Back at home, the spring water was delicious; the bees were swarming, the arbutus blooming; there were minnows to catch and whistles to make of chestnut twigs; trunks full of clothes from earlier generations to dress up in; peas and beans to shell; French and drawing lessons from a self-styled Frenchman, Mr. Michelli; music lessons from Mr. Tepe, a German youth with a penchant for "making love" to his pupils, as Evie innocently describes it. They sang, white and black together - soldiers' songs and "darky hymns." "We were singing children. I believe singing is good for children; it absorbs their badness."
War seemed remote, almost unreal. One beautiful day in 1862 the children were gathering raspberries and heard a sound like distant thunder. It was the battle of Richmond beginning, and in it their handsome and adored eldest brother was wounded. Their mother found her way with difficulty to his bedside and while she was away they picked peaches, pared some for preserving and devoured others. Peaches and nosegays were sent to the wounded brother. But too late; his wound killed him. "Something awful had happened that ahd changed life.
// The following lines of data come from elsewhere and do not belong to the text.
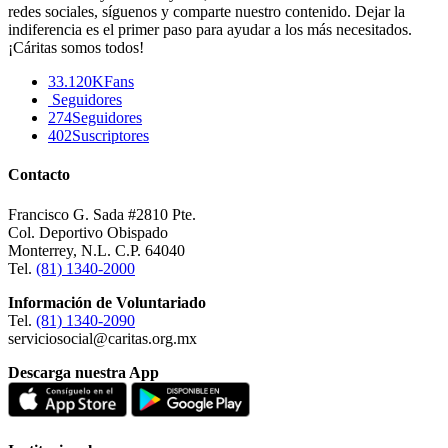
redes sociales, síguenos y comparte nuestro contenido. Dejar la
indiferencia es el primer paso para ayudar a los más necesitados.
¡Cáritas somos todos!
33.120K
Fans
Seguidores
274
Seguidores
402
Suscriptores
Contacto
Francisco G. Sada #2810 Pte.
Col. Deportivo Obispado
Monterrey, N.L. C.P. 64040
Tel.
(81) 1340-2000
Información de Voluntariado
Tel.
(81) 1340-2090
serviciosocial@caritas.org.mx
Descarga nuestra App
I remember how silent everything was. . . . If a dog barked, it was a shock."
There were no more candles, no kerosene for lamps. The children searched the woods for roots to burn; their father improvised bullets by dropping melted lead into cold water through holes punched in wet paper. The silver was buried under a cabbage; even clothes weren't safe and each child hid a bundle containing one change. When the Yankees finally came to Bladensfield - one of the Wards' "people" had shown the way under threat of torture; for this he was never reproached - it was their brother Charley, in bed with a fver, whom the Yankees found and carried away to prison. After a prisoner exchange he came home for a while, but no longer the gay brother he had been. The lilies were in bloom the night before he rejoined his regiment. "I remember the smell of the lilies, and how they gleamed in the twilight . . . Everyone tried to be cheerful, but it was hard." And then he was gone, forever. One of the sisters could play the piano beautifully: now "her music went everywhere, calling, compelling, quieting, uplifting." Everyone listened and grief a voice, made bearable.
The war did have an end. Richmond was surrended, afire, its streets awash with liquor. The children's mother went to bed and stayed there: "All she had lost had been in vain." Lincoln's murder followed: Major Ward gravely told them that the South had lost her best friend. The slaves were freed; they were offered their living quarters and wages, but within a year all had drifted away. The old house remained, but the world was changed. "I remember hearty laughs at awkward attempts to do unaccustomed things. I remember life bravely and cheerfully lived. We were young."
The little girl still intact in the old woman left a crystalline record of the struggle between the eternal now of childhood and the surge of events in which war swept the children of Bladensfield away, finally, from their games and singing, the smell of peaches, the chill blur of autumn rain, and the feel of bare feet dancing in the grass.